Directions:
The answer must be every line of the data that holds the word "achieve".

------------------------------

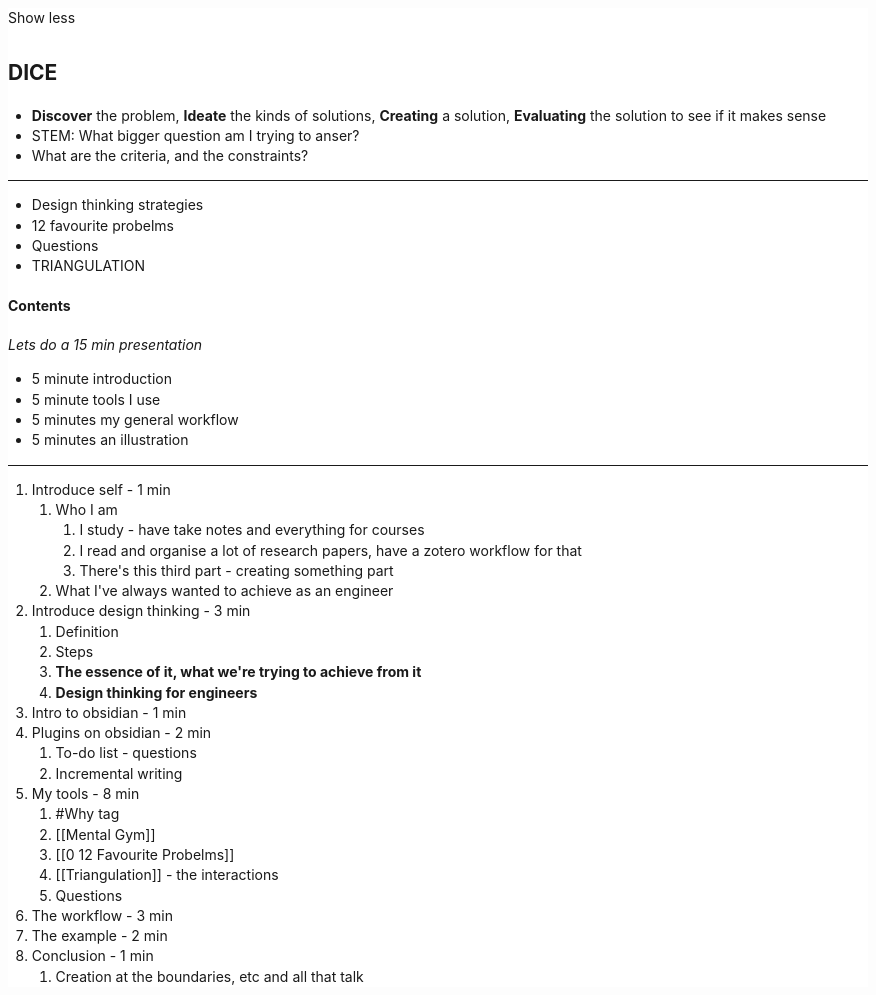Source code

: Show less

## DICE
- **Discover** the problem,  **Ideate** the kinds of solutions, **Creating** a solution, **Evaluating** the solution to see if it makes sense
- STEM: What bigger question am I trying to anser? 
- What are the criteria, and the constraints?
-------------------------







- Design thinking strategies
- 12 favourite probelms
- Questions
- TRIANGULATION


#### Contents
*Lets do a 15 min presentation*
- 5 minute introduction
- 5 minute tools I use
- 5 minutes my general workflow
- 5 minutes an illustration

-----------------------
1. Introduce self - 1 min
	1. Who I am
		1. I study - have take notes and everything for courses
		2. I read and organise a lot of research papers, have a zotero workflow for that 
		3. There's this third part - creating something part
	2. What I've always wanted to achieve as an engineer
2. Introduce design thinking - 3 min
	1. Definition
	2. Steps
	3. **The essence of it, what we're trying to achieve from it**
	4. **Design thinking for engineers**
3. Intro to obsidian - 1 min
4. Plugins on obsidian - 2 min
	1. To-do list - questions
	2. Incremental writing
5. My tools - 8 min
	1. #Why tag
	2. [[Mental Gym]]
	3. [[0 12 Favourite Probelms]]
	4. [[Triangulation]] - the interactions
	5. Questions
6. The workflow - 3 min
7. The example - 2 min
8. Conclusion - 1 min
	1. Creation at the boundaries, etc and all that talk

------------------------------

Exercise result:
	2. What I've always wanted to achieve as an engineer
	3. **The essence of it, what we're trying to achieve from it**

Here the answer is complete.